Traveling from Boston to New York Tuesday night. Light snow forcasted.
(What speed would a bus drive? MPH.
What speed would a train ride? MPH)
One inch (2.5 cm) of falling snow changes pretty much nothing. Even more so for a heavy vehicle.
Snow melts easily by the passing of vehicles and so most motorways do not have more than a very thin layer of snow after an inch (2.5 cm) of snowfall. At 4 inches (1 dm), it starts making a difference, depending on the rate of falling.
Both bus and train take between 4 and 5 hours, only the bus is more affected by traffic, so if you arrive around rush hour (which is pretty long in NY), the bus might take even an hour longer than predicted.
1" isn't a storm, but it could combine with other factors to cause problems on the highway.
The snow will not affect Amtrak's Boston-NYC corridor. 1 inch of snow is nothing to them.
As for the highway, 1" generally isn't a lot... but that depends on how it affects the roads. Is it a temperature range where road salt works effectively?
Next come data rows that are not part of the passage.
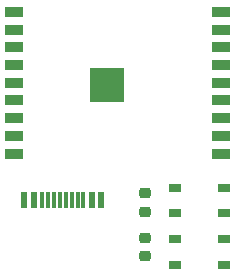
<source format=gbp>
G04 #@! TF.GenerationSoftware,KiCad,Pcbnew,7.0.7*
G04 #@! TF.CreationDate,2024-04-01T23:13:17-04:00*
G04 #@! TF.ProjectId,sensor_node,73656e73-6f72-45f6-9e6f-64652e6b6963,rev?*
G04 #@! TF.SameCoordinates,Original*
G04 #@! TF.FileFunction,Paste,Bot*
G04 #@! TF.FilePolarity,Positive*
%FSLAX46Y46*%
G04 Gerber Fmt 4.6, Leading zero omitted, Abs format (unit mm)*
G04 Created by KiCad (PCBNEW 7.0.7) date 2024-04-01 23:13:17*
%MOMM*%
%LPD*%
G01*
G04 APERTURE LIST*
G04 Aperture macros list*
%AMRoundRect*
0 Rectangle with rounded corners*
0 $1 Rounding radius*
0 $2 $3 $4 $5 $6 $7 $8 $9 X,Y pos of 4 corners*
0 Add a 4 corners polygon primitive as box body*
4,1,4,$2,$3,$4,$5,$6,$7,$8,$9,$2,$3,0*
0 Add four circle primitives for the rounded corners*
1,1,$1+$1,$2,$3*
1,1,$1+$1,$4,$5*
1,1,$1+$1,$6,$7*
1,1,$1+$1,$8,$9*
0 Add four rect primitives between the rounded corners*
20,1,$1+$1,$2,$3,$4,$5,0*
20,1,$1+$1,$4,$5,$6,$7,0*
20,1,$1+$1,$6,$7,$8,$9,0*
20,1,$1+$1,$8,$9,$2,$3,0*%
G04 Aperture macros list end*
%ADD10RoundRect,0.218750X-0.256250X0.218750X-0.256250X-0.218750X0.256250X-0.218750X0.256250X0.218750X0*%
%ADD11R,0.600000X1.450000*%
%ADD12R,0.300000X1.450000*%
%ADD13R,1.050000X0.650000*%
%ADD14R,1.500000X0.900000*%
%ADD15R,2.890000X2.950000*%
%ADD16RoundRect,0.218750X0.256250X-0.218750X0.256250X0.218750X-0.256250X0.218750X-0.256250X-0.218750X0*%
G04 APERTURE END LIST*
D10*
X155900000Y-75087500D03*
X155900000Y-76662500D03*
D11*
X152150000Y-75655000D03*
X151350000Y-75655000D03*
D12*
X150150000Y-75655000D03*
X149150000Y-75655000D03*
X148650000Y-75655000D03*
X147650000Y-75655000D03*
D11*
X146450000Y-75655000D03*
X145650000Y-75655000D03*
X145650000Y-75655000D03*
X146450000Y-75655000D03*
D12*
X147150000Y-75655000D03*
X148150000Y-75655000D03*
X149650000Y-75655000D03*
X150650000Y-75655000D03*
D11*
X151350000Y-75655000D03*
X152150000Y-75655000D03*
D13*
X162575000Y-79000000D03*
X158425000Y-79000000D03*
X162575000Y-81150000D03*
X158425000Y-81150000D03*
D14*
X162310000Y-59750000D03*
X162310000Y-61250000D03*
X162310000Y-62750000D03*
X162310000Y-64250000D03*
X162310000Y-65750000D03*
X162310000Y-67250000D03*
X162310000Y-68750000D03*
X162310000Y-70250000D03*
X162310000Y-71750000D03*
X144810000Y-71750000D03*
X144810000Y-70250000D03*
X144810000Y-68750000D03*
X144810000Y-67250000D03*
X144810000Y-65750000D03*
X144810000Y-64250000D03*
X144810000Y-62750000D03*
X144810000Y-61250000D03*
X144810000Y-59750000D03*
D15*
X152605000Y-65975000D03*
D16*
X155900000Y-80462500D03*
X155900000Y-78887500D03*
D13*
X158425000Y-76775000D03*
X162575000Y-76775000D03*
X158425000Y-74625000D03*
X162575000Y-74625000D03*
M02*

</source>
Is it a busy time when the DoT is making max effort to keep the roads clear? I've been out on Sunday mornings after an inch of snow, and seen road crews do almost nothing. It's certainly possible to drive in an inch of untreated snow, but it's more work and it's slower going.
In ultra-congested areas like Boston or NYC: you are very dependent on the behavior of other people. If somebody else has a problem, they can create a traffic jam either because of looky-loo's or lane closures, or they can flat out close a highway with a serious accident. Now everybody's cramming onto the detour routes which simply don't have the capacity.
It gets bigger and worse if a semi is involved, and they tend to be the first to have problems in bad conditions, especially if wind is added. I've driven stretches of highway with literally 100 flipped over semi's in the median or ditch... and not one single automobile.
Add to that, ordinary urban traffic jams.
2.5 cm of snow where I live wouldn't do a thing to bus schedules, unless we got rain prior - i.e. rain started freezing, and turned to snow. If that happens, all bets are off.
Also, buses tend to be pretty secure in slippery conditions. The vehicles are big and heavy, and have significant weight over their drive wheels. (This, from a local bus company that I asked on a very slippery day a winter or two ago.)